== Excerpt to read ==
•••••

With this guide, you can fully immerse yourself in the experience, appreciating every moment.
(Photo: Getty Images)

Jewish weddings are a unique blend of tradition and celebration, and it’s easy to get lost if you’re not familiar with the rituals and their meanings. Whether you’re stepping under the huppah as the bride or groom or simply attending as a guest, perhaps for the first time, here’s a guide to the traditions and rituals that make up a Jewish wedding, and what they mean. 

With this ultimate guide, you can fully immerse yourself in the experience, appreciating every moment from the Shabbat Kalla to Sheva Brachot. Let’s start with the pre-wedding rituals.

Read more: 5 surprising differences between Israeli and American weddings

Ashkenazi pre-wedding rituals

Jewish weddings begin days before the main ceremony under the huppah. There are many pre-wedding rituals leading up to the celebration, with different traditions in Ashekazi and Sephardic communities.

In Ashkenazi communities, the bride and groom observe separate pre-wedding rituals. The bride is celebrated with a Shabbat Kalla on the Shabbat preceding the wedding. This is a time for the bride to spend quality time with her family and close female friends. Typically a low-key gathering at home, there are no specific customs or ceremonies for a Shabbat Kalla.

On the same day, the groom is honored with an aufruf (which means “calling up” in Yiddish) in synagogue. At this ceremony, he is called up to the Torah for an aliyah (reciting blessings before and after the Torah reading). In Reform and Conservative congregations, both the bride and groom are typically called to the Torah.

•••••

== Material ==
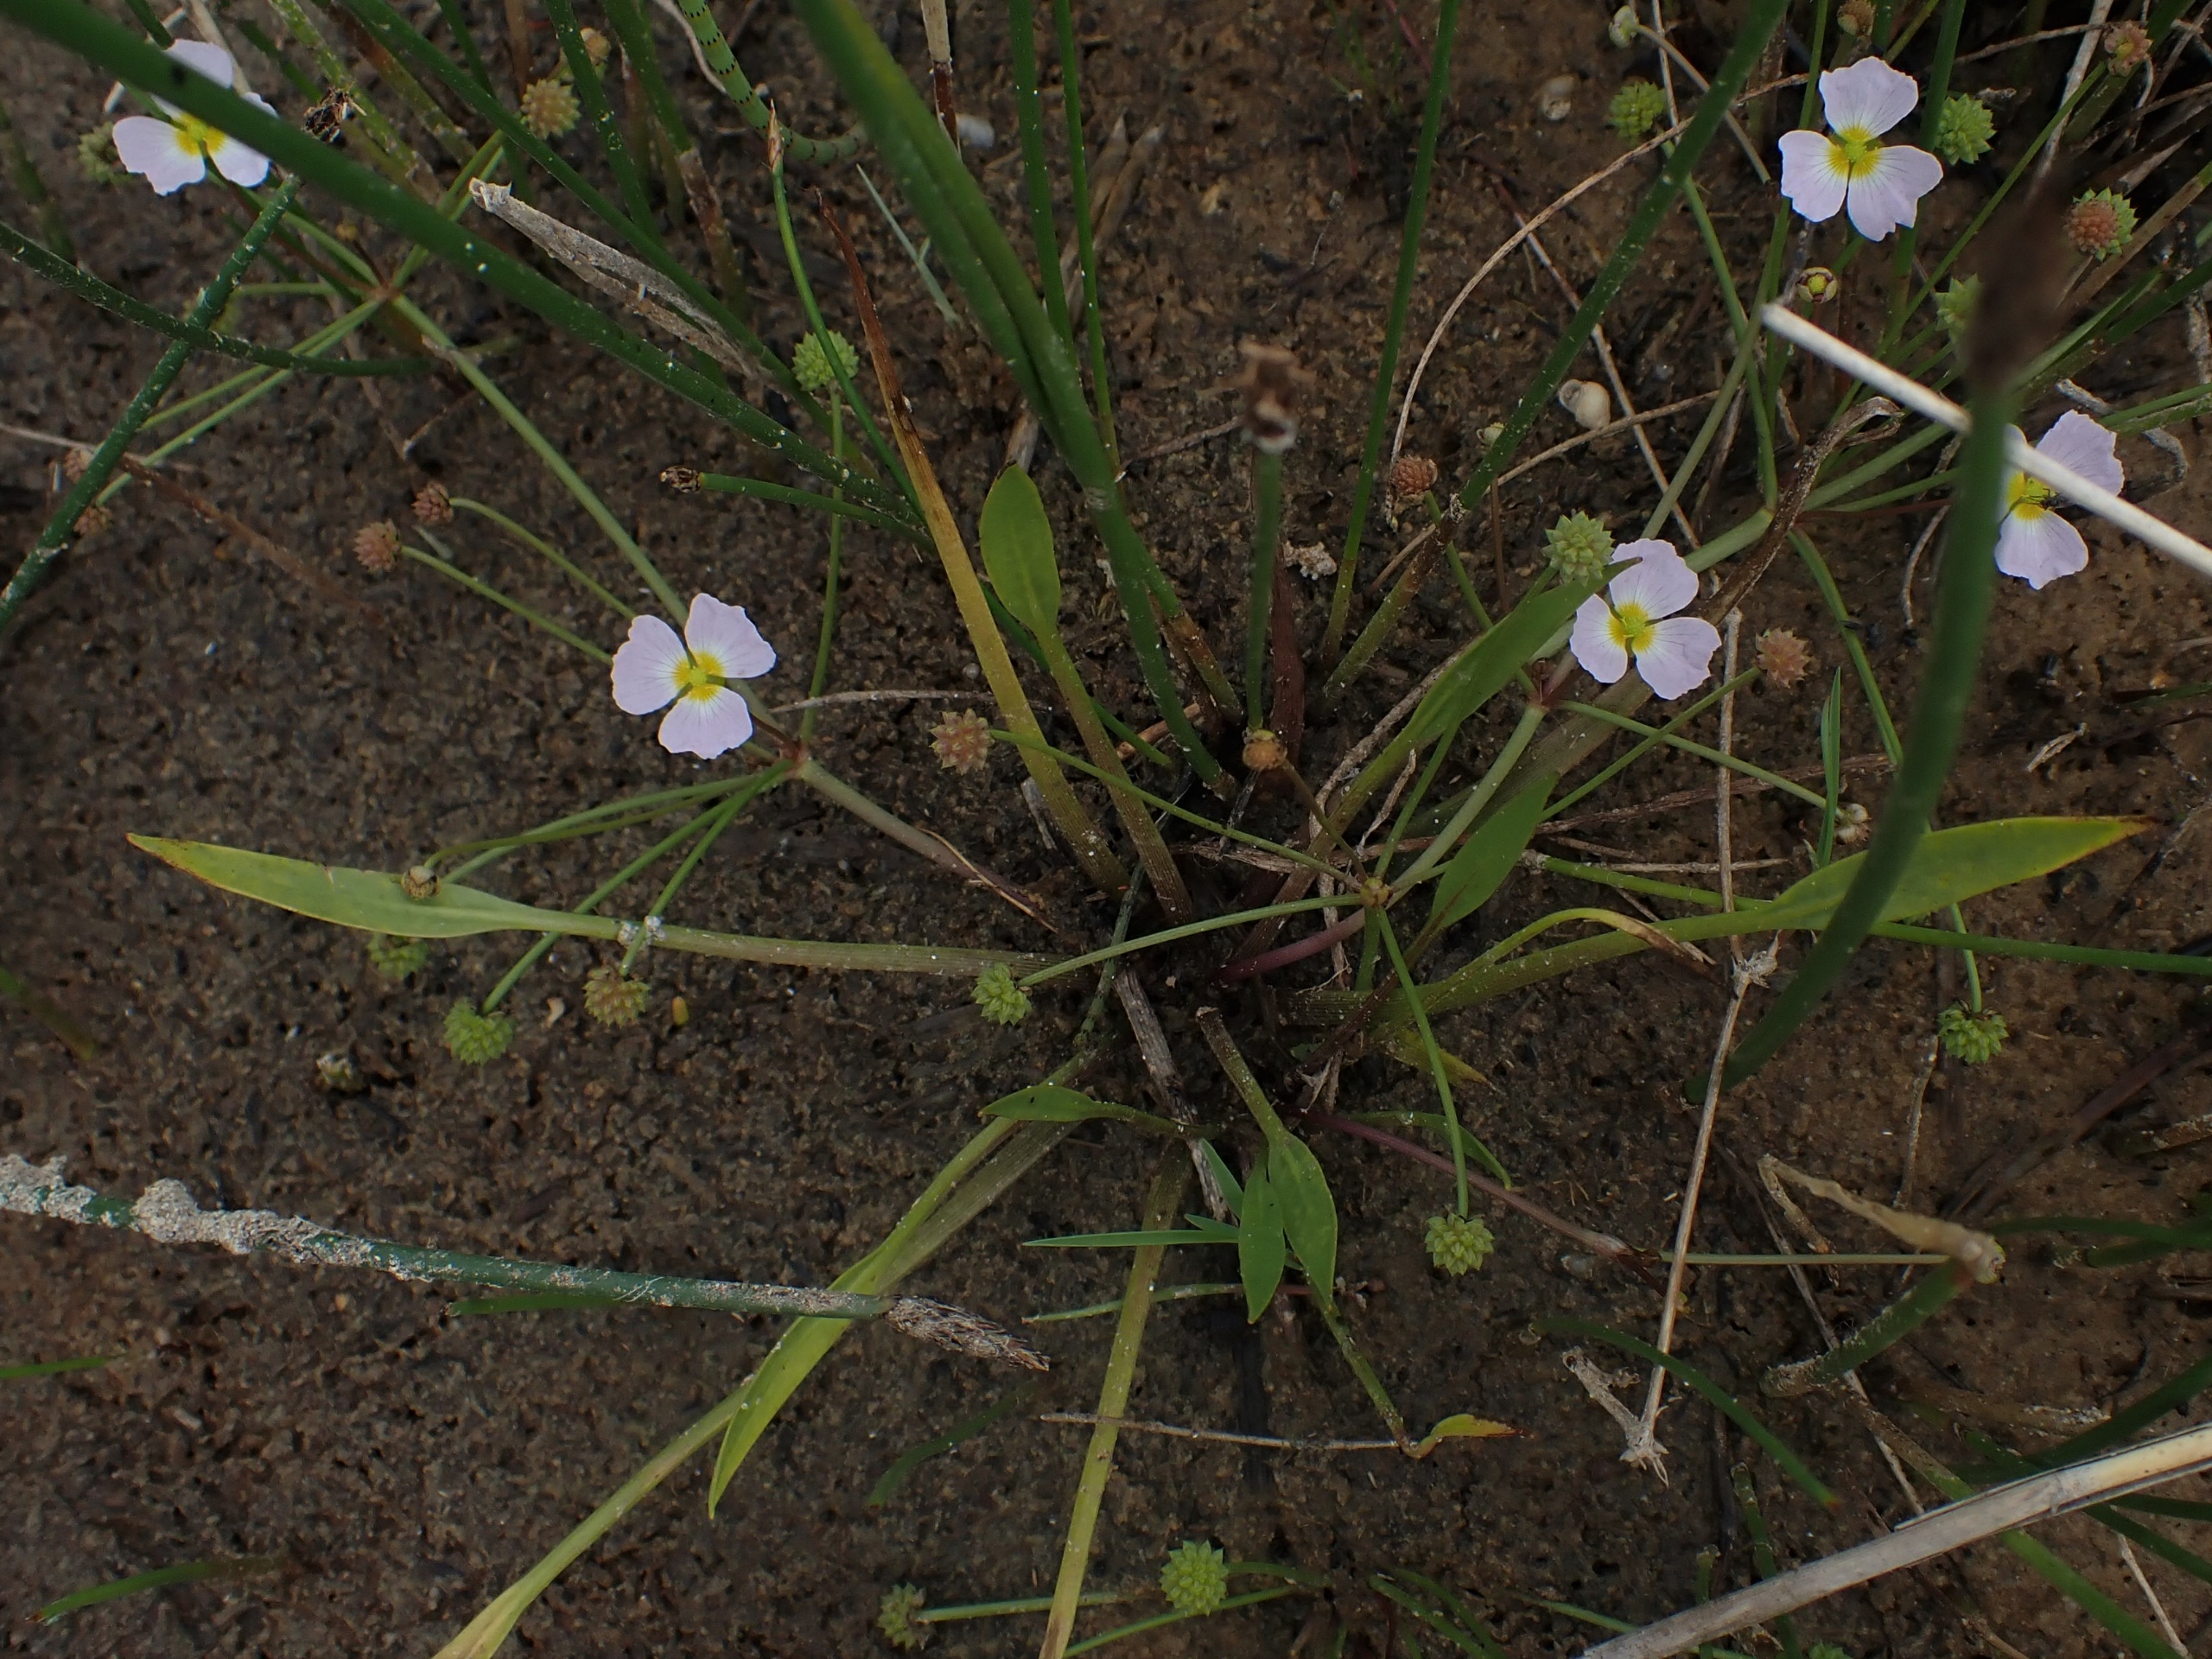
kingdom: Plantae
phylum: Tracheophyta
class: Liliopsida
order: Alismatales
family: Alismataceae
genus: Baldellia
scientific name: Baldellia ranunculoides
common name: Søpryd
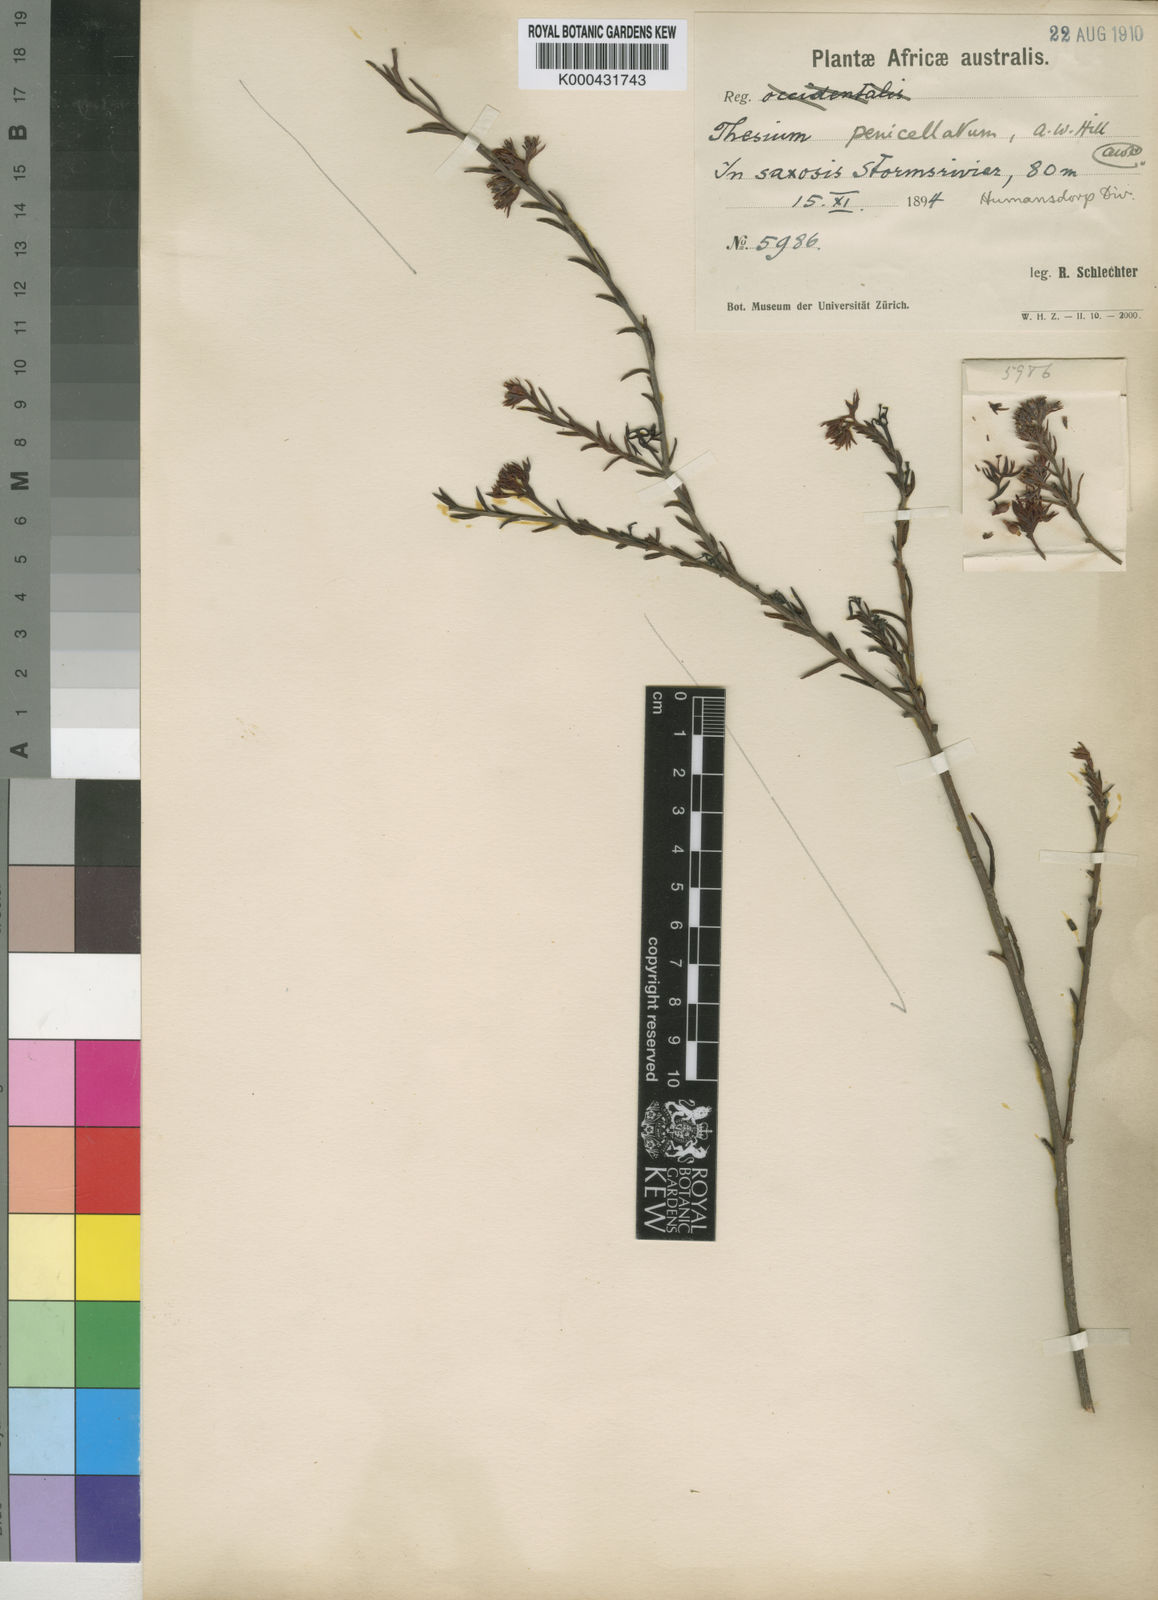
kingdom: Plantae
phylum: Tracheophyta
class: Magnoliopsida
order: Santalales
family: Thesiaceae
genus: Thesium
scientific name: Thesium penicillatum
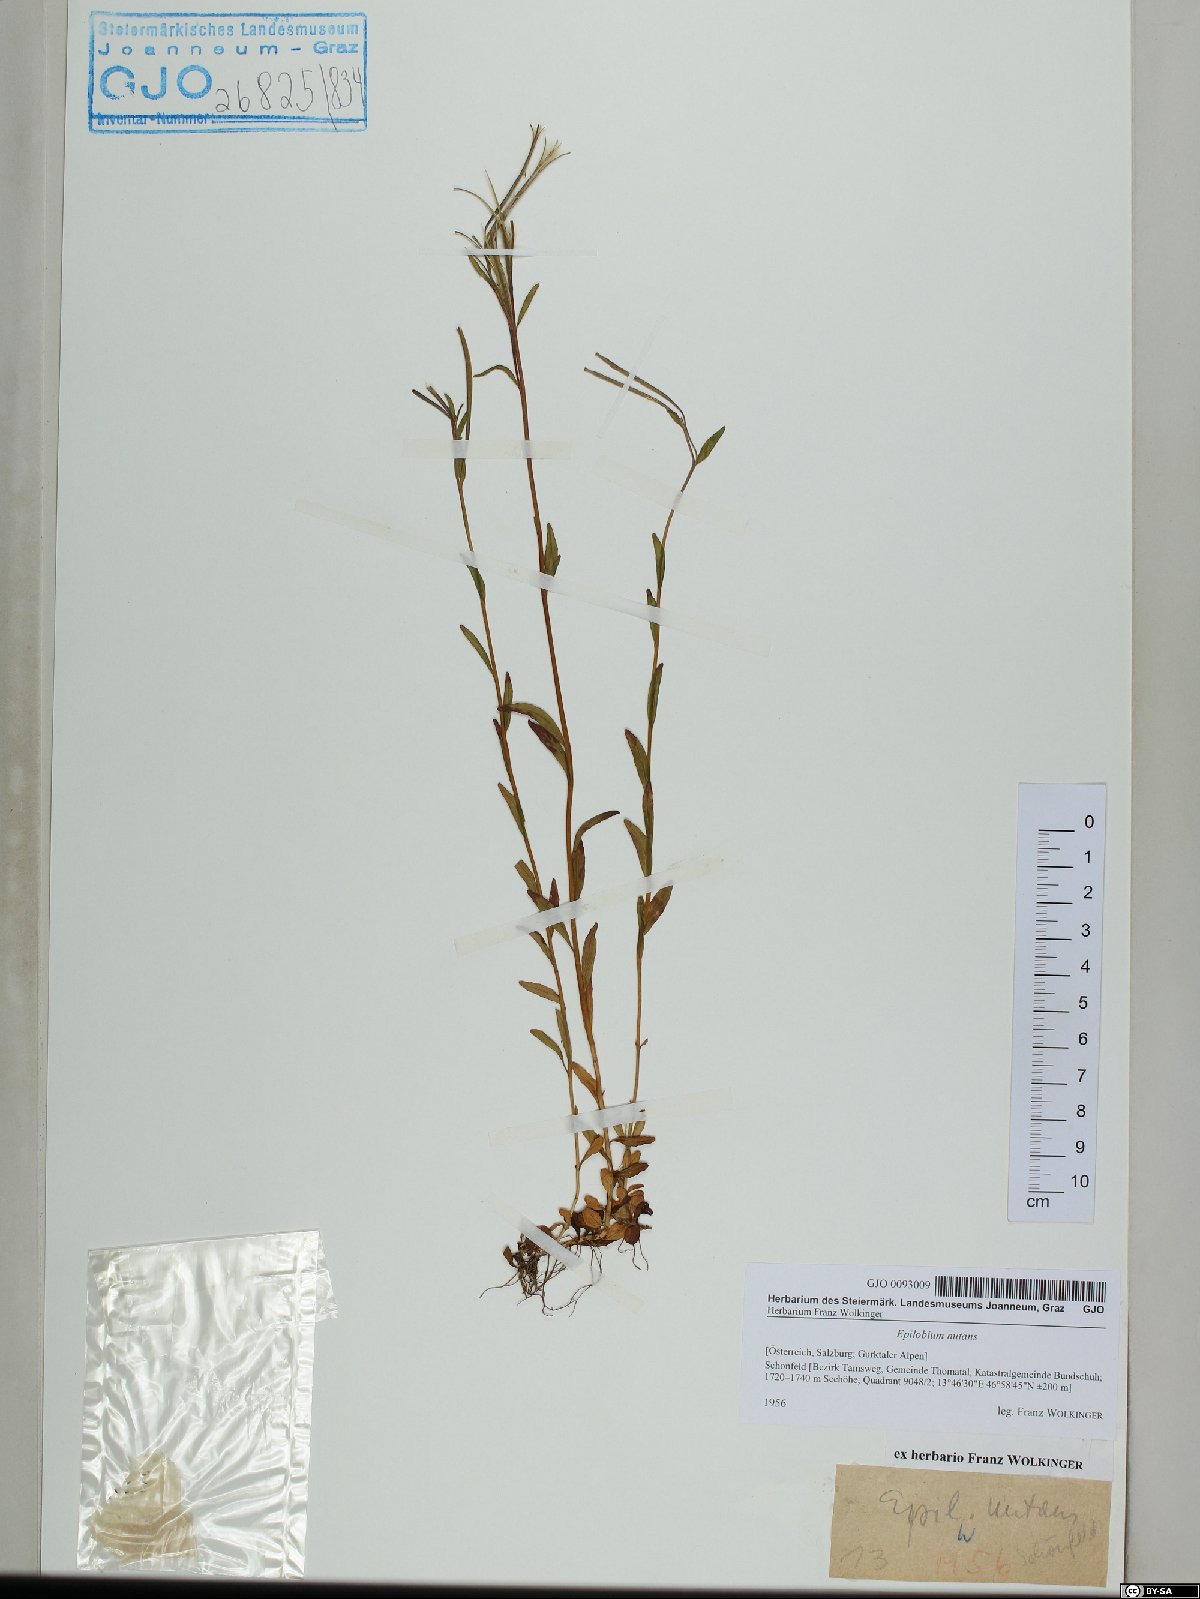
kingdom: Plantae
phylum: Tracheophyta
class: Magnoliopsida
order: Myrtales
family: Onagraceae
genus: Epilobium
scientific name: Epilobium nutans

•••••

== What you have to do ==
Continue the guide to Jewish wedding traditions, starting right after its final sentence about Reform and Conservative congregations.

== Written answer ==
In Ashkenazi circles, many couples observe the custom of not seeing each other during the week leading up to the wedding. Some couples even refrain from phone calls and texting. There are various reasons given for this tradition — Rabbi Binyamin Forst believes that it gives the bride and groom an opportunity to “be alone and to reflect upon the profound changes that are about to take place in their lives.” Although this custom isn’t found in classical Jewish texts, it is a widespread practice today. 

Sephardic pre-wedding rituals

In Sephardic communities, before the big day, the bride and groom take part in a “henna” ceremony. Their families and friends join together at this celebration, where hands are adorned with beautiful henna designs.

While some opt for this to be an intimate gathering at home, others host events that rival the main wedding with lavish decorations, music, dancing, and ornate costumes. According to Mizrahi Jewish tradition, henna protects the couple from the evil eye and blesses them with good luck, good health, and fertility.

In both Ashkenazi and Sephardic communities, other pre-wedding rituals include the bride and groom immersing separately in a mikveh, a ritual bath symbolizing purification or spiritual renewal. This immersion marks their transition from singlehood to marriage, preparing them spiritually and physically.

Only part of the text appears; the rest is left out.